Strength Attack
Reviews from VideoFitness
Chapters:
Warmup
Low Resistance/High Reps
High Resistance/Low Reps
Core with Large Medicine Ball
Functional Stretch
Bonus-Core Attack Express
Premixes:
For reference, Trish includes segments and times so the participant can choose what they want to focus on.
Strength Attack uses various planes of motion to increase functionality. Working through low resistance/high reps and high resistance/low reps will increase both muscular endurance and strength all in one efficient workout. (great for those short on time but still want results)
Warmup:
Keeping it simple, Trish warms up all areas of the body to prepare for the weight segments.
Low Resistance/High Reps:
Using light weight, more reps you'll work on your muscular endurance.
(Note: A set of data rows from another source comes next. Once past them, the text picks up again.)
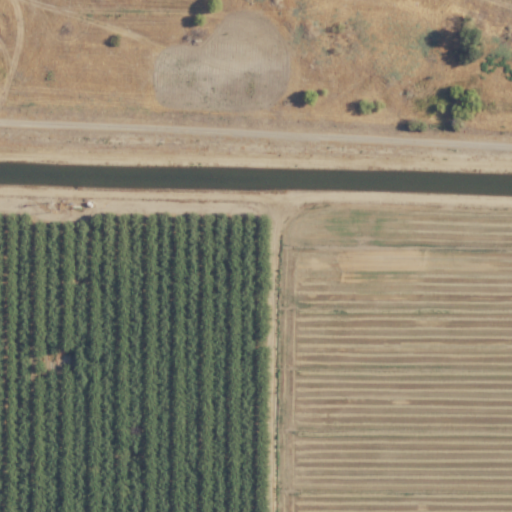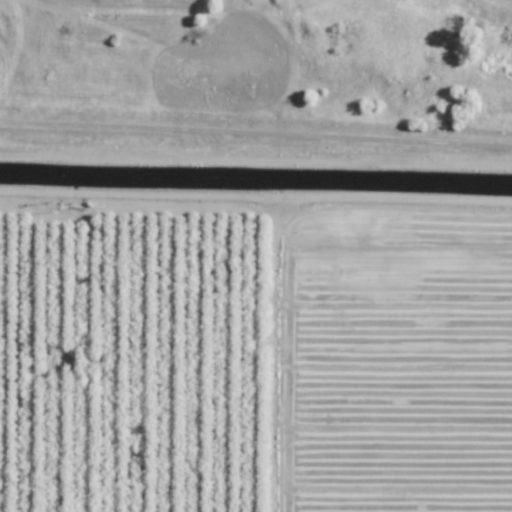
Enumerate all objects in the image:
crop: (388, 353)
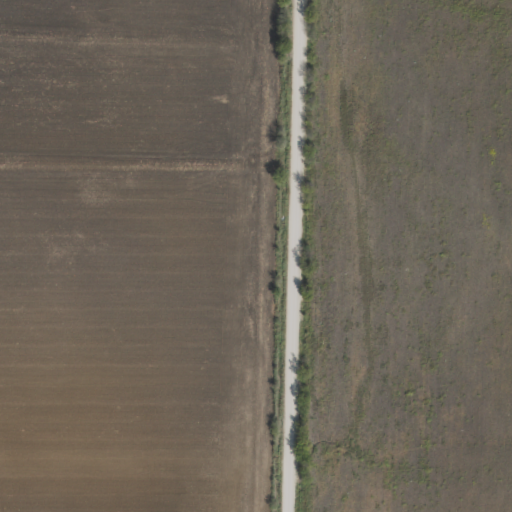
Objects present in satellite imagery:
road: (300, 255)
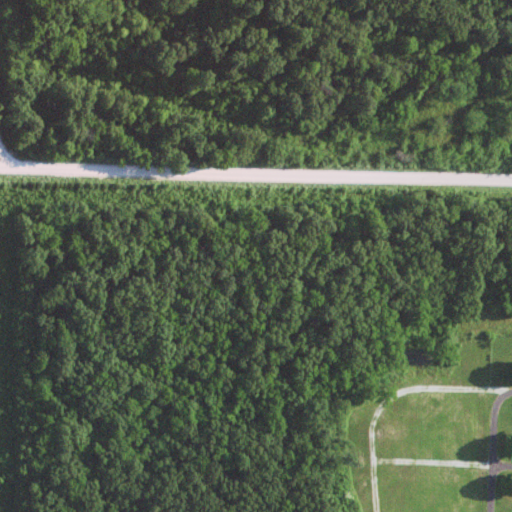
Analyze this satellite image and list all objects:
road: (255, 173)
park: (493, 423)
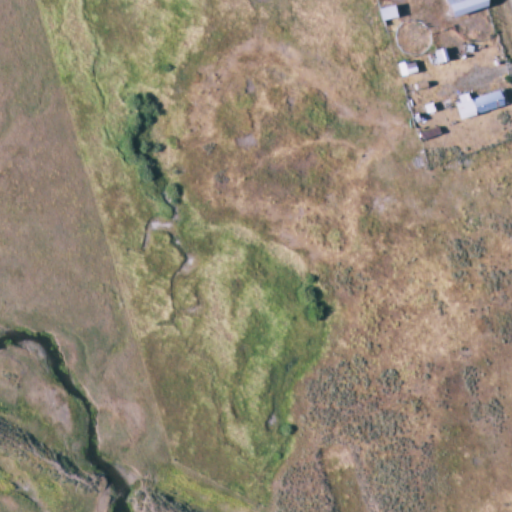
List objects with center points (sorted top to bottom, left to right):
building: (460, 6)
building: (480, 104)
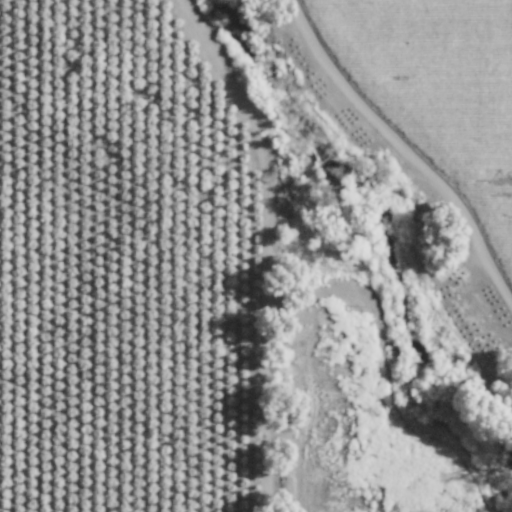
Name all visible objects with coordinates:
crop: (429, 99)
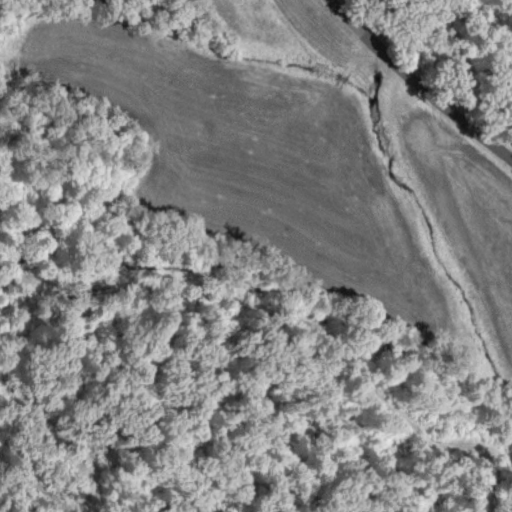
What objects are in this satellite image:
road: (411, 91)
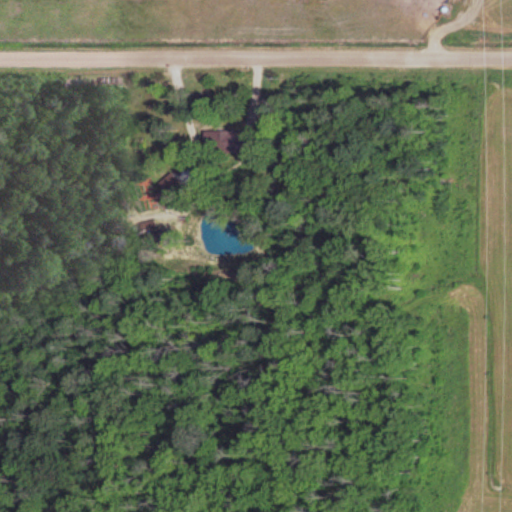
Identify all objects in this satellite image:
road: (256, 59)
building: (237, 141)
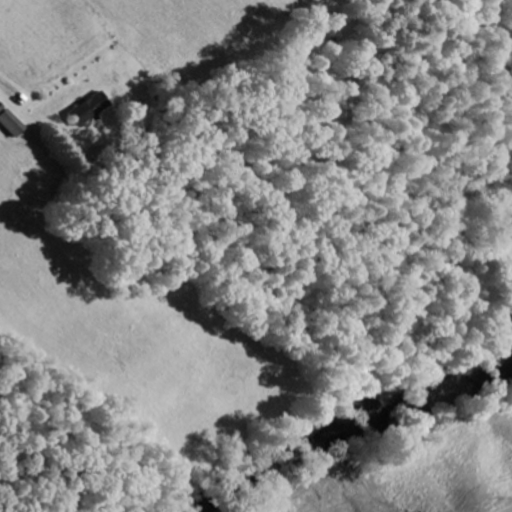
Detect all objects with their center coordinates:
building: (89, 111)
building: (11, 123)
river: (351, 415)
road: (510, 510)
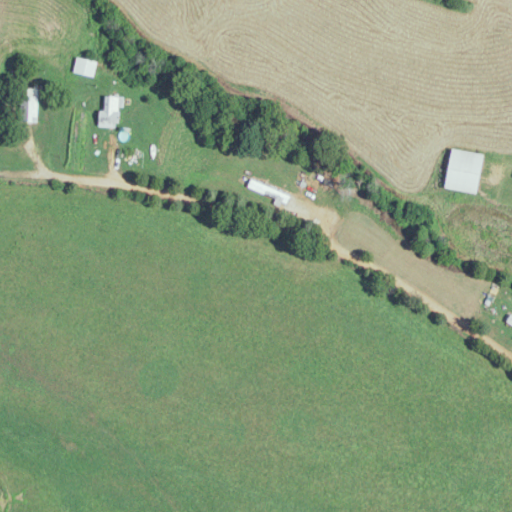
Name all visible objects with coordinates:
building: (85, 67)
building: (29, 105)
building: (110, 113)
building: (465, 171)
road: (270, 222)
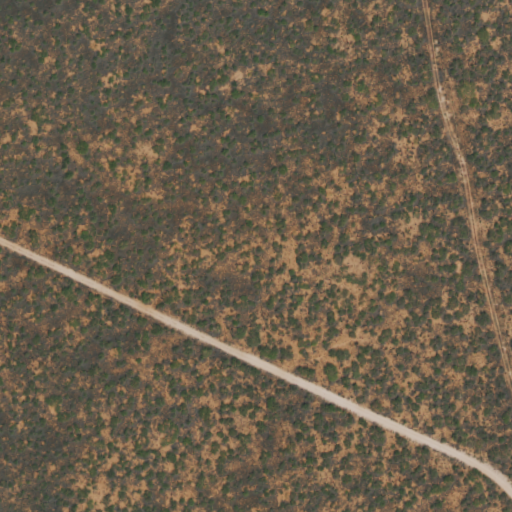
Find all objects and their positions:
road: (479, 125)
road: (152, 442)
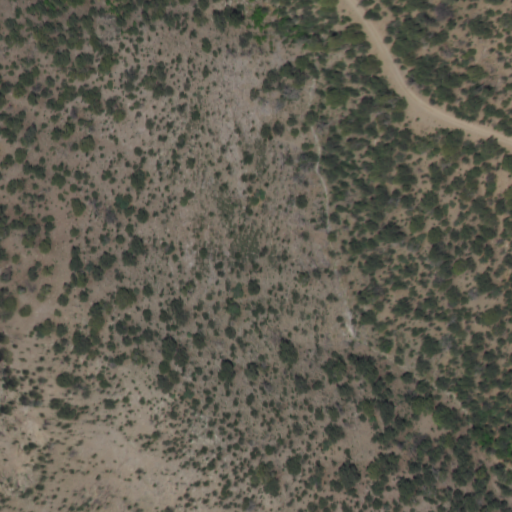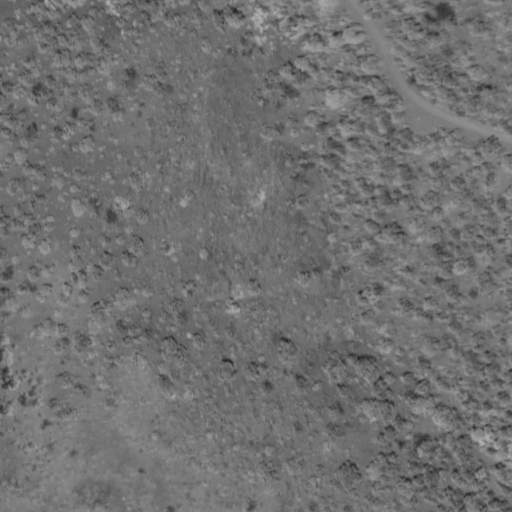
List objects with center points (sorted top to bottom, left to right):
road: (407, 96)
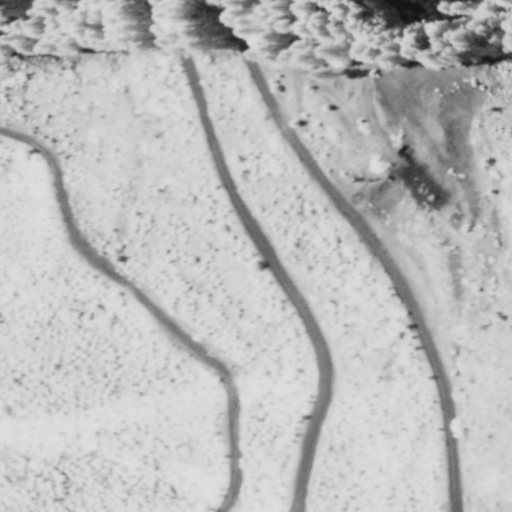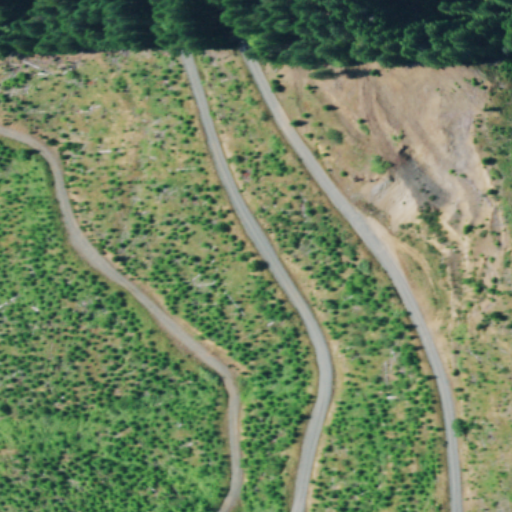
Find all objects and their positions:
road: (218, 10)
road: (493, 49)
road: (148, 311)
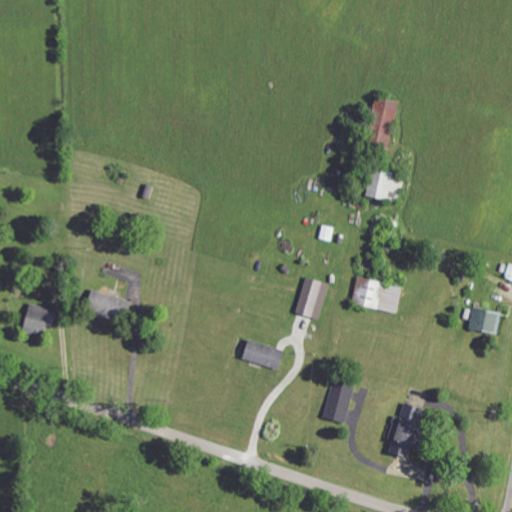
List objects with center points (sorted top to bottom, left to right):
building: (387, 119)
building: (315, 298)
building: (115, 306)
building: (40, 320)
building: (488, 320)
building: (267, 354)
road: (133, 370)
building: (341, 400)
building: (410, 432)
road: (197, 445)
road: (511, 506)
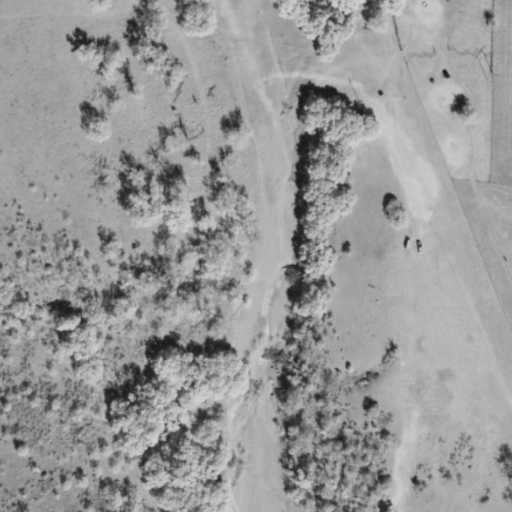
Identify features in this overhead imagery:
road: (415, 57)
power tower: (494, 78)
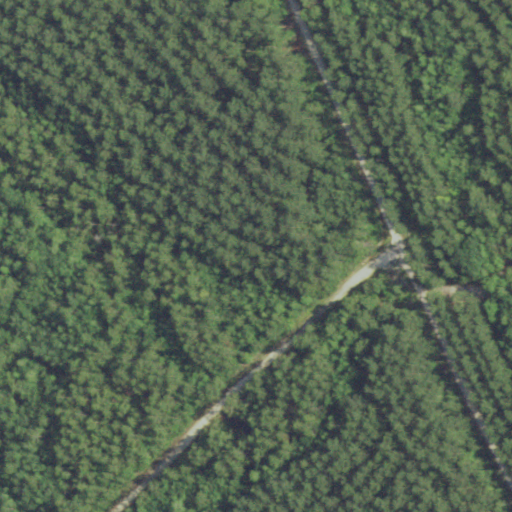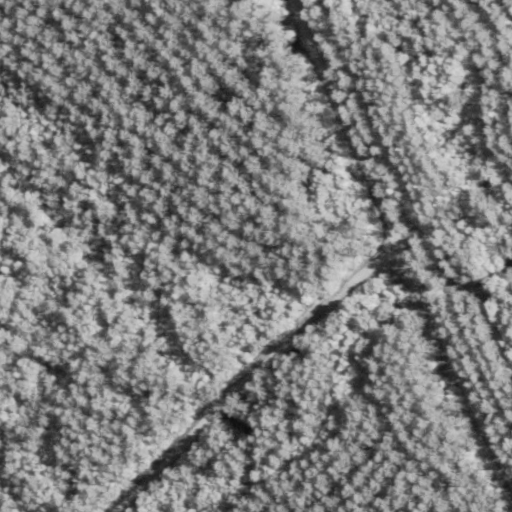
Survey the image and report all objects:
road: (393, 226)
road: (267, 383)
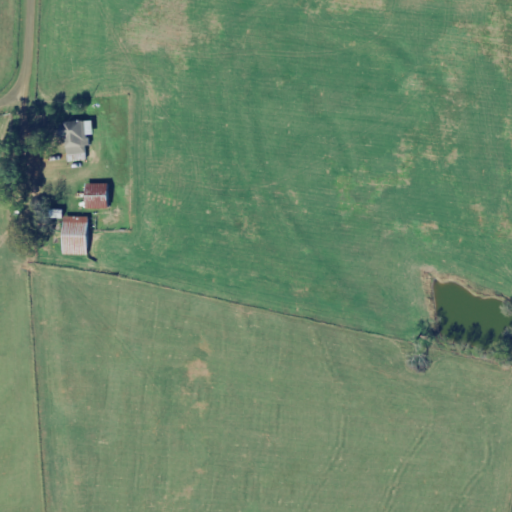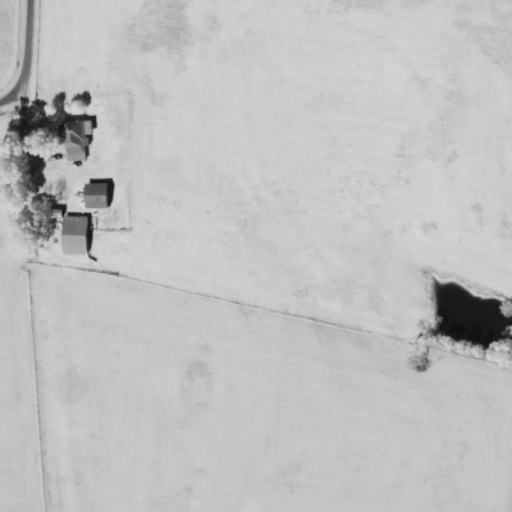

Trish performs several compound moves, working multiple muscle groups simultaneously. (plus it increases the calorie expenditure) The pace is quick so light weight is encouraged. (Trish and her background girls really break a sweat in this segmnt) Functional fitness and balance work is incorporated as well for a well rounded program.
High Resistance/Low Reps:
Moving slower and using heavier weights, you'll still work on endurance but with more emphasis on building strength. Trish varies between lower body and upper body moves (which tend to keep the heart rate elevated). For one move, the scapular rotations, I'd suggest using light weights so your form doesn't suffer.
Core Work with Large Med Ball:
Using a large med ball, you'll perform various exercises working all areas of the abdominals (modifications using dumbbells or small squishy med balls are shown). This segment is short but effective.
Stretch:
A well deserved stretch performed to pleasant jazz music concludes this 60 minute total body workout.